How can I handle parallel writes in my case with your solution? (Multiple record writes happening at the same instance, whose email (not a primary key) is same)
Even in the solution, you suggested, to handle parallel writes we need multiple network calls (I would prefer if all of the below steps can be done in single network call which is possible if querying is possible in UDF). Below is the solution:
In this solution, I’m assuming CREATE_ONLY policy works perfectly even for parallel writes somehow.
Write the record
Write the lookup record with email as PKEY and CREATE_ONLY policy. If this returns an error, then delete the created record.
Note: For a better secure system, we must lock the record if possible for both reads and writes until it’s validity is verified.
Another question:
Does CREATE_ONLY policy lock the memory address? If not how will it handle parallel insertions with the same primary key?
If by ‘parallel writes’ you mean a multi-record transaction, you can’t do that. It’s worth reading the section of the docs titled ‘Architecture - How it Works’, from the Architecture Overview onward.
You can check if a record with that email exists in the reverse lookup (useremails). First, attempt to create an entry in the reverse lookup (‘usersemails’) for the user record that doesn’t yet exist with a CREATE_ONLY RecordExistsPolicy. Think of it as a form of cooperative locking. If you’re able to create a record in the reverse lookup set with key email and value username this means you can now proceed to create a record in the ‘users’ set with key username. No other process in your application should be allowed to do so, by application logic, since they don’t have the agreed upon lock.
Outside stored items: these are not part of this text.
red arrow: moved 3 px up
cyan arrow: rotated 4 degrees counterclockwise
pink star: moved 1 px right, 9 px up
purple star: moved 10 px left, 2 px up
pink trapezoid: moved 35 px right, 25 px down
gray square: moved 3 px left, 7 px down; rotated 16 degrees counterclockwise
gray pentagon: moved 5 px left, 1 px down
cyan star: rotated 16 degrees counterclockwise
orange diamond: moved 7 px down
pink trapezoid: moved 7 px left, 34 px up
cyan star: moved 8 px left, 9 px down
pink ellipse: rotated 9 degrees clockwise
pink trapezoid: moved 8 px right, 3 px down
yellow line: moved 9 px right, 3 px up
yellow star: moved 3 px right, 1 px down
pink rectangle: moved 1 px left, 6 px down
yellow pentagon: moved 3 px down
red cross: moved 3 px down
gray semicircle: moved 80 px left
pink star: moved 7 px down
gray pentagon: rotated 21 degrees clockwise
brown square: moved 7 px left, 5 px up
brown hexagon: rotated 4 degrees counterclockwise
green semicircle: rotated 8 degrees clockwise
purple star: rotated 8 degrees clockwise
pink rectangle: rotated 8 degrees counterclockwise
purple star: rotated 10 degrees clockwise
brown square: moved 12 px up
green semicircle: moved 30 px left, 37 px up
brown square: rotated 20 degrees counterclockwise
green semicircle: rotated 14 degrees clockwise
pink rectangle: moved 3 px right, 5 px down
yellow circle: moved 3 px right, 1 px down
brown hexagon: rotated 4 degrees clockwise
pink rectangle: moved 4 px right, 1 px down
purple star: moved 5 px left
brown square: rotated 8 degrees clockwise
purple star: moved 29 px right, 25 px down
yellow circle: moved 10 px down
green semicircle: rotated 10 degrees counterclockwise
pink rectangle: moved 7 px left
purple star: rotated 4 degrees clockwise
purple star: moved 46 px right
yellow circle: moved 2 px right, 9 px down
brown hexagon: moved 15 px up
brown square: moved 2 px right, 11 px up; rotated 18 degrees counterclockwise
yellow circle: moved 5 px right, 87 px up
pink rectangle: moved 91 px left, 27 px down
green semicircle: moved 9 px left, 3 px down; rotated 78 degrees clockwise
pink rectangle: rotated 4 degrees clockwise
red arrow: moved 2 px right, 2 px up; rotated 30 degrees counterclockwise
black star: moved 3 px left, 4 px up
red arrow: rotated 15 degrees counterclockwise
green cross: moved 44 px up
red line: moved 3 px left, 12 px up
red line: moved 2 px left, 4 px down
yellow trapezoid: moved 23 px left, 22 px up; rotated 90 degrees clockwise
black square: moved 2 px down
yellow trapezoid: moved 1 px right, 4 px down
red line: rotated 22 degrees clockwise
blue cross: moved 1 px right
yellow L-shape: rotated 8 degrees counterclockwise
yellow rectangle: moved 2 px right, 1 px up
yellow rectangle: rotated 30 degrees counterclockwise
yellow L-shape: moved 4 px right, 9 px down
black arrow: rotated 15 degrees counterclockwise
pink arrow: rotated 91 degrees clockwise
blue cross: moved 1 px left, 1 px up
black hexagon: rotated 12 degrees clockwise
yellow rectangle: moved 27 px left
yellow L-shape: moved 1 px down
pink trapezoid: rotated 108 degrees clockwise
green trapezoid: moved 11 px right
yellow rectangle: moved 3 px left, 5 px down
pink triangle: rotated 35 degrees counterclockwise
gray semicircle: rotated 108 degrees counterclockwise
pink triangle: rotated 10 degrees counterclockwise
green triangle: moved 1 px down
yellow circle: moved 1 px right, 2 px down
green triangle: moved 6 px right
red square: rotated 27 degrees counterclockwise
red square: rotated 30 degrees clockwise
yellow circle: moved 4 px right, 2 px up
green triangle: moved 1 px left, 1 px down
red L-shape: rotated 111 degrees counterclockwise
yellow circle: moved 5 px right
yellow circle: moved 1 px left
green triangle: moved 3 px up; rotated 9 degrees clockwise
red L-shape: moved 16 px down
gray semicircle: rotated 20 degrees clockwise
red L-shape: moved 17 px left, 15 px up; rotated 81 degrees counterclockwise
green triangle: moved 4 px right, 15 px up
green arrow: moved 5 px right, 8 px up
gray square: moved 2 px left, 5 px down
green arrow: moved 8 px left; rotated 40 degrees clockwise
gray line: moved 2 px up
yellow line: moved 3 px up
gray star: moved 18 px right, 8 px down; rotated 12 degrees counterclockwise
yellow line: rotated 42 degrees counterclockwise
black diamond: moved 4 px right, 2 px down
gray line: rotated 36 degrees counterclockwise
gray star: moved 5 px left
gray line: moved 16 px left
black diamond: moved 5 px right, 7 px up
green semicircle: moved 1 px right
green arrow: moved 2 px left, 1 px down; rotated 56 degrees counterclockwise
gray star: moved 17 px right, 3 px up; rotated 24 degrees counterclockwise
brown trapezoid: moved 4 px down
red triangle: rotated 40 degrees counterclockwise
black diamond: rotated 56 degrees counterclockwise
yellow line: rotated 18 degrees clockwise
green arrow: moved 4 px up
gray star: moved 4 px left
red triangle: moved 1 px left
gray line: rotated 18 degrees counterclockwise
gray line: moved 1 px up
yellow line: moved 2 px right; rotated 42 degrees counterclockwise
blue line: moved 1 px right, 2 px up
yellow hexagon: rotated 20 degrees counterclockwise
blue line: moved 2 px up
If you follow this approach, uniqueness will be maintained, even without a multi-record transaction, since you shouldn’t create a record in ‘users’ if you can’t create the corresponding record in ‘usersemails’ first. The first client to it, gets to ensure a unique pair of records.
Parallel insertions happen across different keys, never of the same specific key. Every modification to a record locks it first, so while Aerospike is multi-node, multi-core, multi-threaded, and does lots of reads and writes in parallel, a record with a specific key cannot be modified at the same time by different clients.
If you’re using Aerospike Enterprise Edition, the reverse lookup and users sets should live in a namespace that is configured for strong consistency.
Let’s deal with the system you have, not a fictional one. UDFs cannot act on multiple records. Even in an RDBMS, you’d do this in a multi record transcation, using native SQL, not using a UDF (Pl/SQL or whatnot).